This was the final agreement, and Benjamin never dreamed that Governor Keith was not honest. If he had divulged to Mr. Read, or Bradford, or even to Mr. Keimer, what the governor proposed, they would have exposed his deceitful, unreliable character, and the enterprise would have been abandoned.
XXV.
WORKING, READING, AND COURTING.
Benjamin continued to work for Keimer, who did not suspect that his employee was planning to set up business for himself. Keimer was a very singular, erratic man, believing little in the Christian religion, and yet given to a kind of fanaticism on certain lines.
"Thou shalt not mar the corners of thy beard," he quoted from the Mosaic law, as a reason for wearing a long beard, when Benjamin inquired of him:
"Then you think that passage means 'Thou shalt not shave,' if I understand you?" asked Benjamin.
"Yes, that is about it; and I feel religiously bound to observe it."
"Well, I prefer a religion that is seated in the heart instead of the beard." And there was a twinkle in Benjamin's eye when he said it.

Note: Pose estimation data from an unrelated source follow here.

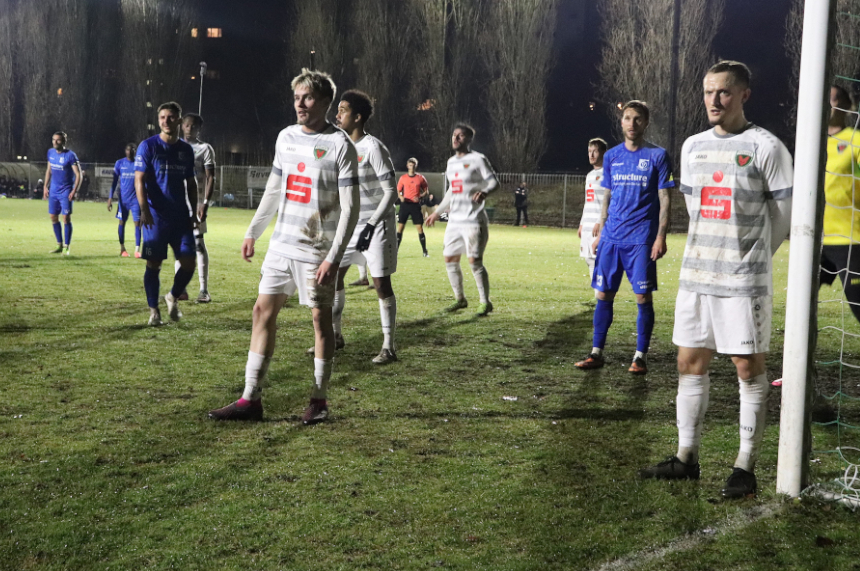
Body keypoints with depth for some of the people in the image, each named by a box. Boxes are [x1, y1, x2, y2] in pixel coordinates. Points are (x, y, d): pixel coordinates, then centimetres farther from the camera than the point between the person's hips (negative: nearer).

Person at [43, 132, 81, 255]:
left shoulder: (70, 155, -13)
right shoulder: (50, 152, 6)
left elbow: (78, 175, -12)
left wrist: (74, 191, -19)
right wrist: (45, 186, 13)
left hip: (66, 192, -6)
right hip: (53, 191, 6)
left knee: (66, 218, -7)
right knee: (53, 217, 8)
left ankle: (66, 247, 1)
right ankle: (59, 245, 19)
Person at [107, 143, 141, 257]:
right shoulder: (120, 163, 3)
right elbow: (115, 181, 5)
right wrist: (110, 198, -2)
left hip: (136, 199, -1)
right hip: (123, 199, 1)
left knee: (137, 222, -9)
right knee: (122, 222, 8)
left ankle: (137, 250, -9)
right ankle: (122, 248, 21)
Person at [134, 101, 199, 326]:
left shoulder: (186, 149, 11)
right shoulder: (148, 146, -2)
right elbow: (139, 180, -8)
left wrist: (193, 211, 11)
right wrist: (144, 209, -20)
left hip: (181, 216, 4)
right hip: (156, 217, -4)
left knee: (188, 263, -2)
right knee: (153, 264, -1)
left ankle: (173, 297, 23)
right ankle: (154, 311, 10)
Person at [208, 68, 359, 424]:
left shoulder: (339, 145, -10)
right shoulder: (286, 137, 10)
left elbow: (349, 208, -13)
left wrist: (333, 258, -19)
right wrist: (253, 232, 20)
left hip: (317, 252, -6)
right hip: (282, 245, 6)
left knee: (321, 317, 0)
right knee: (263, 310, 4)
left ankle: (319, 401, 13)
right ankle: (251, 400, 8)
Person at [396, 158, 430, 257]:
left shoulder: (420, 178, 4)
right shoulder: (403, 178, 6)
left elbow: (426, 191, 9)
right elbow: (398, 190, 11)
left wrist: (419, 196, -10)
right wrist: (401, 197, -10)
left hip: (416, 205, 0)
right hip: (405, 204, 1)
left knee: (420, 227, -1)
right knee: (400, 227, -2)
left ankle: (425, 251, 7)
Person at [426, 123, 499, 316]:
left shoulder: (478, 159, -6)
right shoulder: (451, 162, 15)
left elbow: (494, 182, -13)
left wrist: (484, 192, -35)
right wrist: (438, 212, 28)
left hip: (473, 220, -8)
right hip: (454, 220, 8)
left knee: (475, 261, -11)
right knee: (450, 260, 8)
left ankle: (485, 302, 1)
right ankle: (460, 299, 22)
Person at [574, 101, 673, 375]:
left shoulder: (657, 155, -1)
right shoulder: (612, 156, 11)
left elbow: (664, 199, -4)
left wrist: (661, 236, -12)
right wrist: (600, 232, 13)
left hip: (641, 239, -4)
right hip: (611, 237, 4)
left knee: (643, 296, -2)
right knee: (604, 294, 4)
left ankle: (640, 357, 8)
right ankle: (596, 353, 12)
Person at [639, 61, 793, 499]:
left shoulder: (766, 147, -7)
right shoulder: (693, 147, 11)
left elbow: (783, 216, -2)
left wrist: (750, 259, 7)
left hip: (744, 281, -6)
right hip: (695, 274, 6)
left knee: (749, 368, -1)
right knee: (690, 364, 9)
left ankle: (745, 467, 7)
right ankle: (686, 458, 20)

He enjoyed arguing with Keimer, and frequently had a contest with him in argument. Keimer had come to respect his abilities. Indeed, he considered Benjamin the most remarkable young man he ever met.
"It is the religion of the heart that settles the length of the beard, my youthful Socrates." By this reference to Socrates, Keimer meant to slap Benjamin's Socratic method of argument, about which he talked much. "Can't you see it?"